Some nights, you play for tips. And sometimes, you play to only a small handful of people. But when you hit your stride, when you’re playing back-to-back shows and witnessing how much tighter each set becomes, none of it matters. And when suddenly you’re playing to a packed basement in Philadelphia instead of some empty North Carolina bar — well, it’s worth it.
The tour took months of preparation, seeing as we do our own booking and chose to stay with as many friends and family as we could. We had a list of these unfamiliar addresses, venues and homes alike, and every day we punched them into the GPS. New cities, constantly: Atlanta, Washington D.C., Brooklyn, Chicago, St. Louis and Austin.
Twenty-three stops in all, with an occasional ‘down day’ in-between shows. For twenty-three nights this summer, I experienced that out-of-body surrealness of being a part of something greater than myself, an unexplainable feeling that performers of any kind can understand. I stood on a stage with four other talented friends and we played our music.
Community is valuable. You can’t head out on tour with enemies at your side, even if together you make the most beautiful of sounds. To travel in a small, close-knit group teaches patience, humility and selflessness. We all know each other way too well now, but our band is better for it.

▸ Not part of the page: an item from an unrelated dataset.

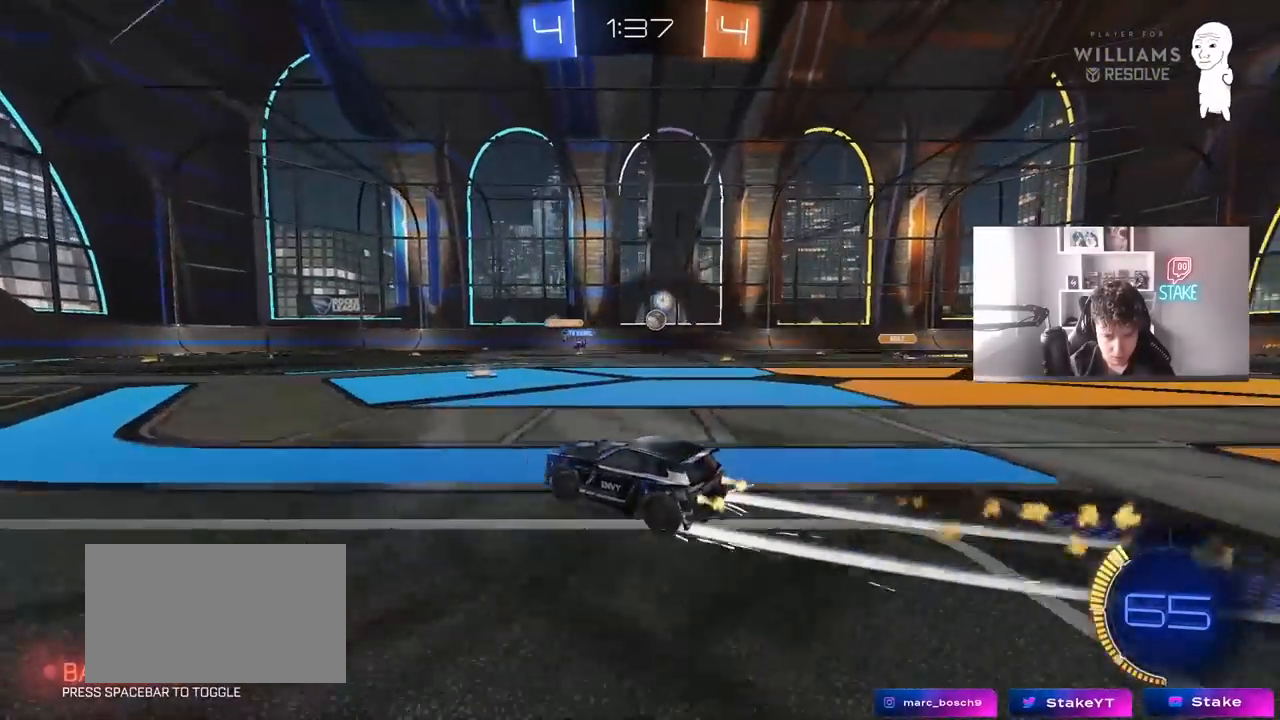
{"keys": ["d"], "mouse": ["right"], "mouse_move": "still", "events": [[183, "mouse_left", "up"], [267, "mouse_left", "down"], [417, "mouse_left", "up"], [500, "mouse_right", "down"], [500, "w", "up"]]}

What I recommend to my fellow musicians is this: go on tour. Take your music on the road. If you already have, do it again. The fans you make, the bands you play alongside and the strangers you connect with will make a greater musician out of you. And, at least for me, experiencing the music scenes in other cities made me appreciate what we’ve got going on in New Orleans. Sorry, other-cities-all-across-the-US, but I think we’ve got you beat.